Records provided section start

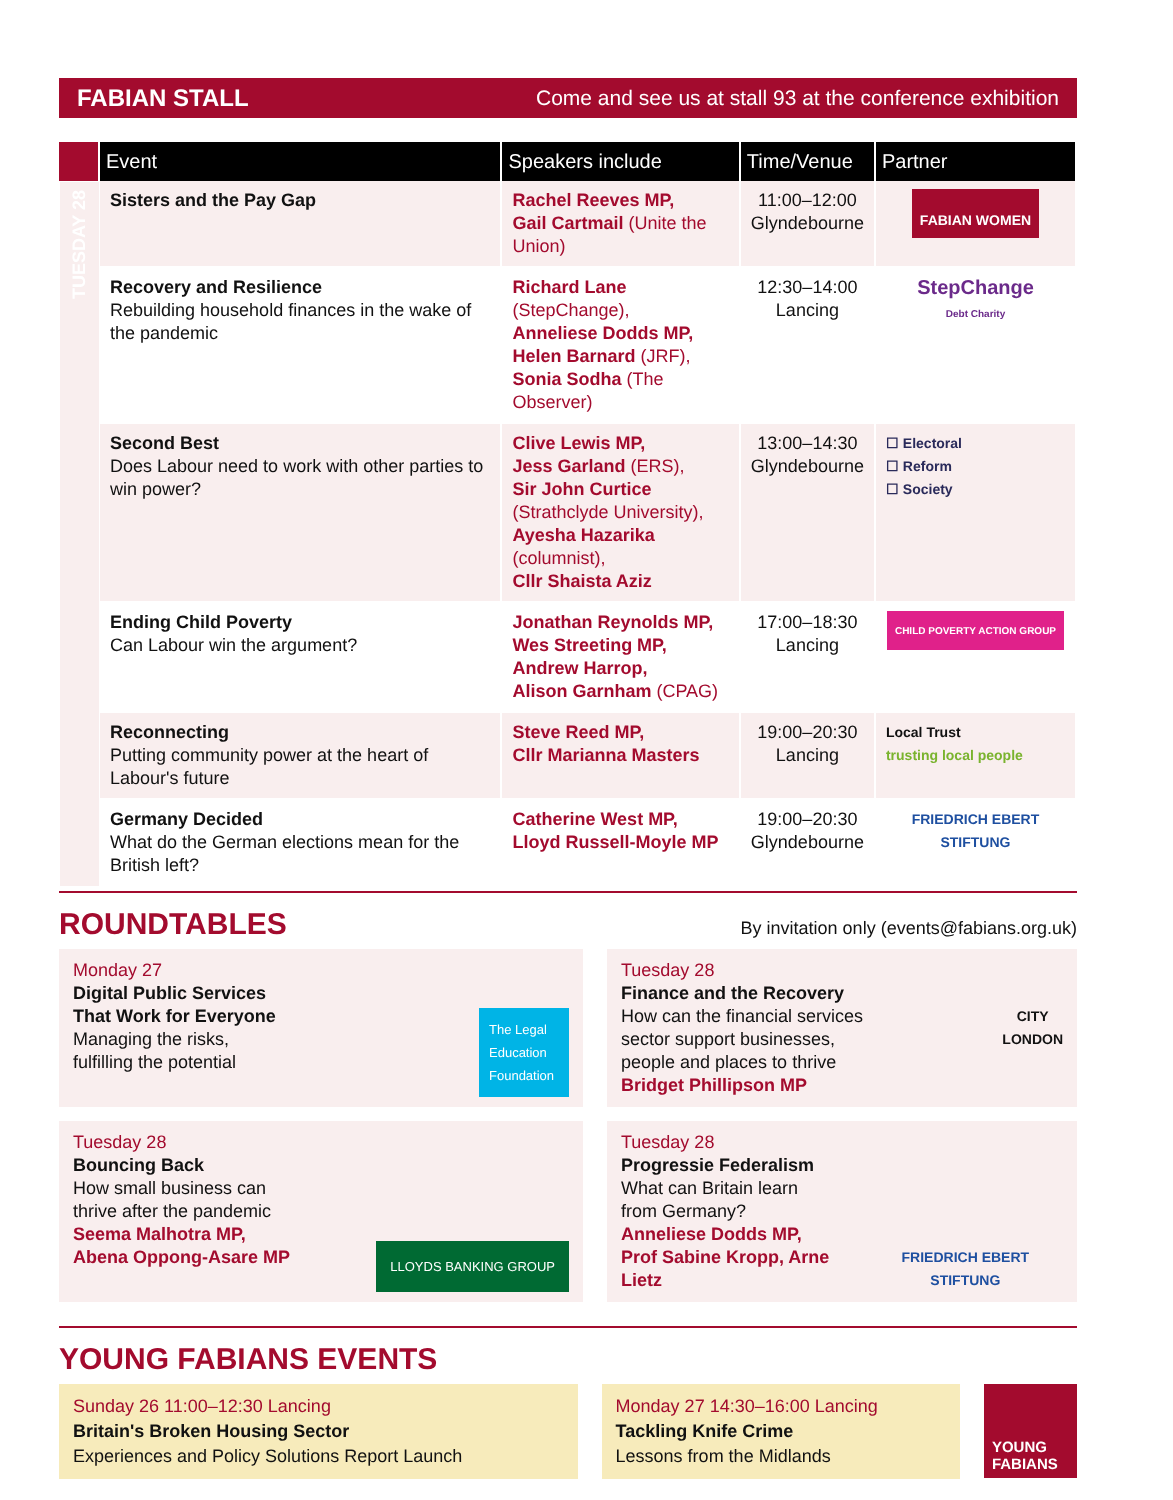FABIAN STALL Come and see us at stall 93 at the conference exhibition
| | Event | Speakers include | Time/Venue | Partner |
| --- | --- | --- | --- | --- |
| TUESDAY 28 | Sisters and the Pay Gap | Rachel Reeves MP, Gail Cartmail (Unite the Union) | 11:00–12:00 Glyndebourne | FABIAN WOMEN |
| | Recovery and Resilience Rebuilding household finances in the wake of the pandemic | Richard Lane (StepChange), Anneliese Dodds MP, Helen Barnard (JRF), Sonia Sodha (The Observer) | 12:30–14:00 Lancing | StepChange Debt Charity |
| | Second Best Does Labour need to work with other parties to win power? | Clive Lewis MP, Jess Garland (ERS), Sir John Curtice (Strathclyde University), Ayesha Hazarika (columnist), Cllr Shaista Aziz | 13:00–14:30 Glyndebourne | ☐ Electoral ☐ Reform ☐ Society |
| | Ending Child Poverty Can Labour win the argument? | Jonathan Reynolds MP, Wes Streeting MP, Andrew Harrop, Alison Garnham (CPAG) | 17:00–18:30 Lancing | CHILD POVERTY ACTION GROUP |
| | Reconnecting Putting community power at the heart of Labour's future | Steve Reed MP, Cllr Marianna Masters | 19:00–20:30 Lancing | Local Trust trusting local people |
| | Germany Decided What do the German elections mean for the British left? | Catherine West MP, Lloyd Russell-Moyle MP | 19:00–20:30 Glyndebourne | FRIEDRICH EBERT STIFTUNG |
ROUNDTABLES
By invitation only (events@fabians.org.uk)
Monday 27
Digital Public Services
That Work for Everyone
Managing the risks,
fulfilling the potential
The Legal Education Foundation
Tuesday 28
Finance and the Recovery
How can the financial services
sector support businesses,
people and places to thrive
Bridget Phillipson MP
CITY
LONDON
Tuesday 28
Bouncing Back
How small business can
thrive after the pandemic
Seema Malhotra MP,
Abena Oppong-Asare MP
LLOYDS BANKING GROUP
Tuesday 28
Progressie Federalism
What can Britain learn
from Germany?
Anneliese Dodds MP,
Prof Sabine Kropp, Arne Lietz
FRIEDRICH EBERT STIFTUNG
YOUNG FABIANS EVENTS
Sunday 26 11:00–12:30 Lancing
Britain's Broken Housing Sector
Experiences and Policy Solutions Report Launch
Monday 27 14:30–16:00 Lancing
Tackling Knife Crime
Lessons from the Midlands
YOUNG FABIANS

Records provided section end

● Task requirements:
Repeat, exactly as they stand, the line that contains "from Germany?" and all the lines after it in the data above.

● Response to the exercise:
from Germany?
Anneliese Dodds MP,
Prof Sabine Kropp, Arne Lietz
FRIEDRICH EBERT STIFTUNG
YOUNG FABIANS EVENTS
Sunday 26 11:00–12:30 Lancing
Britain's Broken Housing Sector
Experiences and Policy Solutions Report Launch
Monday 27 14:30–16:00 Lancing
Tackling Knife Crime
Lessons from the Midlands
YOUNG FABIANS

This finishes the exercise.